Ask Counselor Shelley

Dear Counselor Shelley,
I'm in a critique group with several writers I respect. I think I'm just as good a writer as they are, but they're getting contest wins, contest finals, and requests from editors --- and I'm not. I want to be happy for them but it's hard. I don't want to be jealous, but I am. How can I get over this?
Sincerely,
"The Green Eyed Monster"

Dear "Green Eyed Monster,"
First of all, quit thinking of yourself as a "monster." Experencing feelings of jealousy or envy is normal and inevitable. You can't stop yourself from feeling jealous, but you can decide how you are going to behave and for how long you are going to remain jealous. Here are a few tips to help get you on the right path.
Take some time to process your feelings.

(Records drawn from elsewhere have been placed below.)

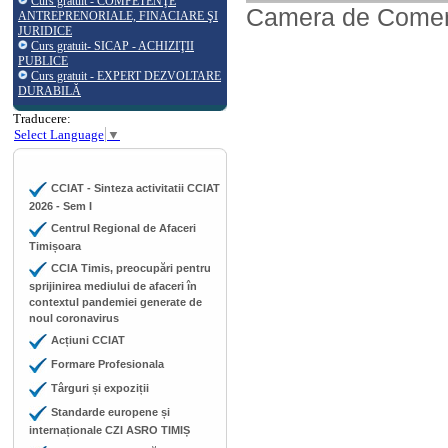
Curs gratuit - COMPETENŢE
Camera de Comerț,
ANTREPRENORIALE, FINACIARE ŞI
JURIDICE
Curs gratuit- SICAP - ACHIZIŢII
PUBLICE
Curs gratuit - EXPERT DEZVOLTARE
DURABILĂ
Traducere:
Select Language
▼
CCIAT - Sinteza activitatii CCIAT
2026 - Sem I
Centrul Regional de Afaceri
Timișoara
CCIA Timis, preocupări pentru
sprijinirea mediului de afaceri în
contextul pandemiei generate de
noul coronavirus
Acțiuni CCIAT
Formare Profesionala
Târguri și expoziții
Standarde europene și
internaționale CZI ASRO TIMIȘ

Allow yourself to experience your emotions instead of immediately trying to stuff them. Secondly, practice talking to your friends about their successes. As we all know, when we are emotional we often say the wrong things. This is why rehearsing is important. Lastly, don't awfulize. Think about all of your accomplishments and successes. Remind yourself that there will be many opportunities for your own successes in the future.
Experiencing jealousy is common and dealing with this feeling is often a difficult and complex undertaking. For this reason, my March article will focus on this topic. I hope this gets you started on the righ track. Don't forget to come back in March for more. Thanks for the great question.
Good Luck & Best Wishes,
Counselor Shelley

4 comments:

Problem Child said...

I think this kind of thing bugs everybody. You want to be happy for your friends, but at the same time, you want the good things to happen to you, too.

Good to know that those feelings are normal.

PC

Playground Monitor said...

Uhm... we won't mention how the inner b*&+h escaped last week and threw a fit. I've got her under control now thank goodness.

Now if I can just get my back to stop aching. Does Counselor Shelley do accupunture? *g*

Problem Child said...

What does the word "awfulize" mean?

Did you make that up, CS? :-)

PC

Counselor Shelley said...

Although I have been known to make words up, "awfulize" is not my creation. The word "awfulize" was coined by the father of Rational Emotive Behavioral Therapy, psychiatrist Aaron Beck.